Chinese researchers have reached a new milestone in superconducting technology. On Sunday, they announced the successful generation of a steady magnetic field of 351,000 gauss using a fully superconducting magnet.
This achievement breaks the previous world record of 323,500 gauss and highlights China’s progress in advanced magnet technology.
The magnet was developed by the Institute of Plasma Physics of the Chinese Academy of Sciences (ASIPP) in Hefei, Anhui Province. The project also involved the Hefei International Applied Superconductivity Center, the Institute of Energy of the Hefei Comprehensive National Science Center, and Tsinghua University.
For comparison, Earth itself acts as a giant magnet but generates a geomagnetic field of only about 0.5 gauss. That means the newly achieved field is more than 700,000 times stronger than Earth’s natural magnetic field.
Importance of the breakthrough
According to the research team, this development will help accelerate the commercialization of advanced superconducting scientific instruments. One key example is nuclear magnetic resonance spectrometers, widely used in fields such as medical imaging and chemical analysis.
Beyond that, the magnet offers crucial technical support for several cutting-edge areas. These include fusion magnet systems, space electromagnetic propulsion, superconducting induction heating, magnetic levitation technologies, and efficient power transmission systems. Each of these areas requires extremely strong and stable magnetic fields to operate effectively.

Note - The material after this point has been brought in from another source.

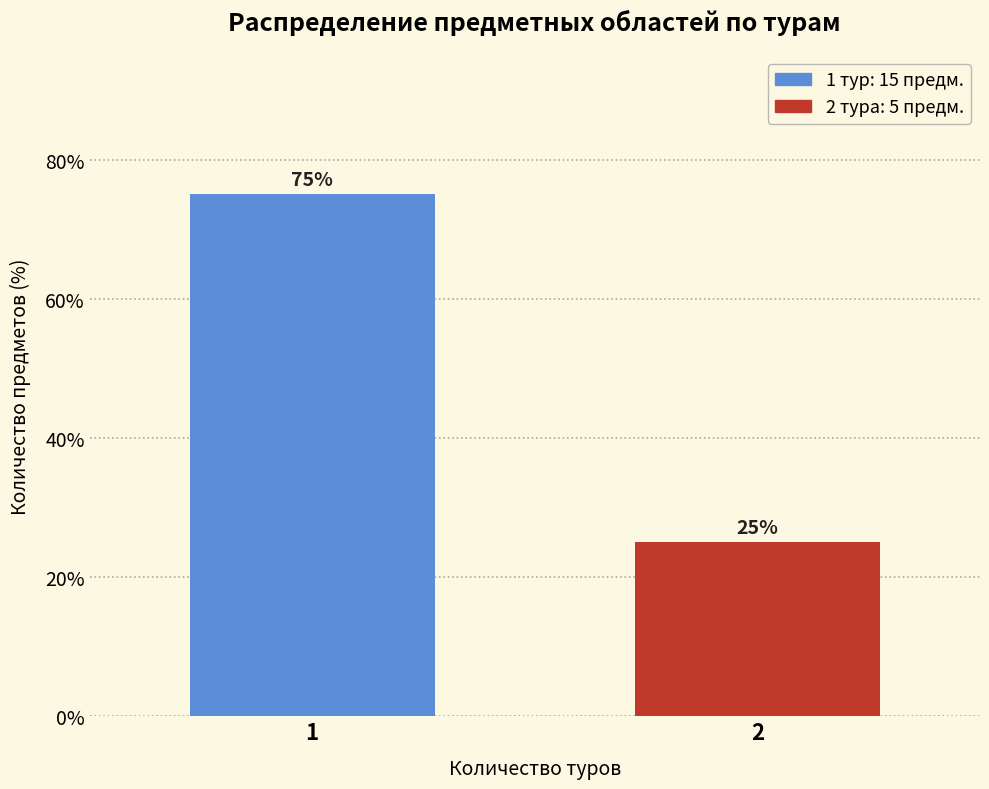

Reading right to left, list all the values displayed in this chart.

2=25	1=75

Liu Fang, a researcher at ASIPP, explained that the magnet uses high-temperature superconducting insert-coil technology. This is coaxially nested with low-temperature superconducting magnets to create stability under extreme conditions.

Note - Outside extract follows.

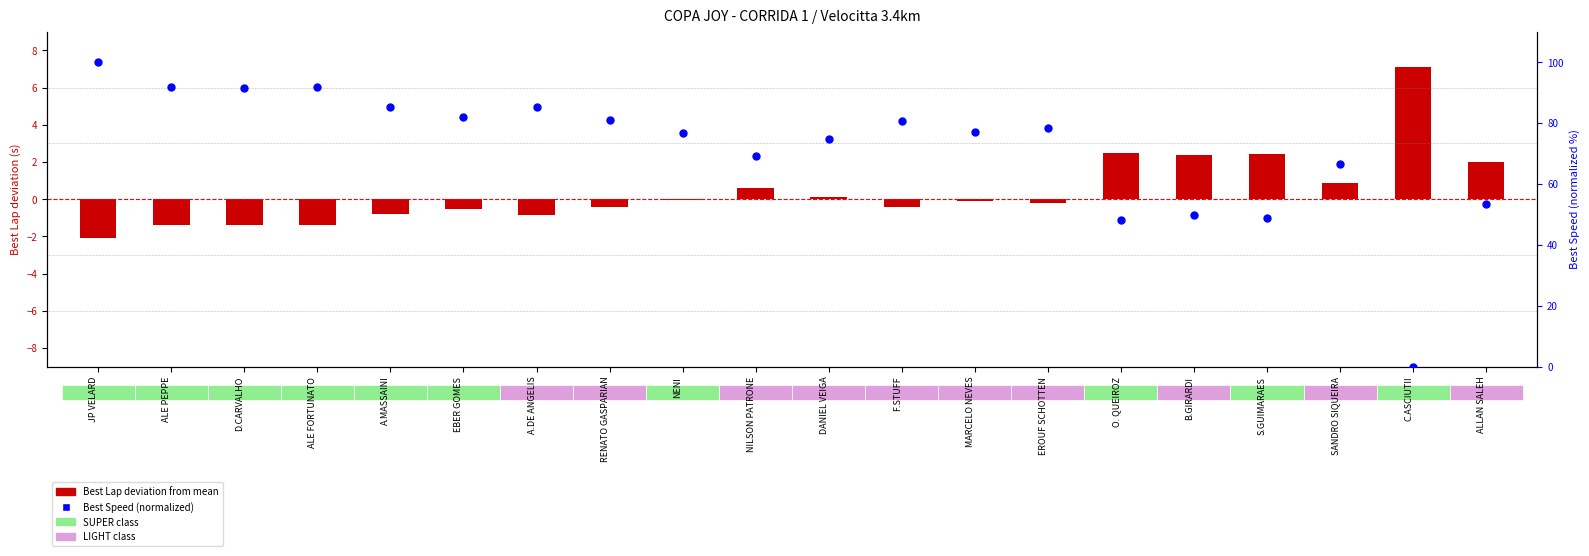

Which series has the widest spread of Y values?

Best Speed (normalized)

Overcoming technical challenges
The team faced several engineering obstacles before reaching the record-breaking performance. They had to solve issues such as stress concentration, shielding current effects, and multi-field coupling effects that occur under low-temperature and high-field environments.
By overcoming these hurdles, the researchers significantly improved both the mechanical stability and electromagnetic performance of the magnet. The new design ensures the system can remain stable during long operations without losing performance.
In the test run, the magnet was energized to 35.1 tesla and maintained steady operation for 30 minutes. It was then safely demagnetized, proving the reliability of the new approach. This demonstration confirmed that the technology can handle extended use in demanding conditions.
Applications in fusion and beyond
Superconducting magnets are a vital part of magnetic confinement fusion devices. These devices use powerful magnetic fields to form a “magnetic cage” that confines plasma at extremely high temperatures, enabling sustained nuclear fusion reactions.
ASIPP has been deeply involved in fusion research for many years. The institute has also achieved complete localization of superconducting materials, devices, and systems in China, reducing reliance on imports.
As the main Chinese unit participating in the International Thermonuclear Experimental Reactor (ITER) project, ASIPP has taken responsibility for several critical components. These include superconductors, correction coils, and magnet feeders that will support the world’s largest fusion experiment.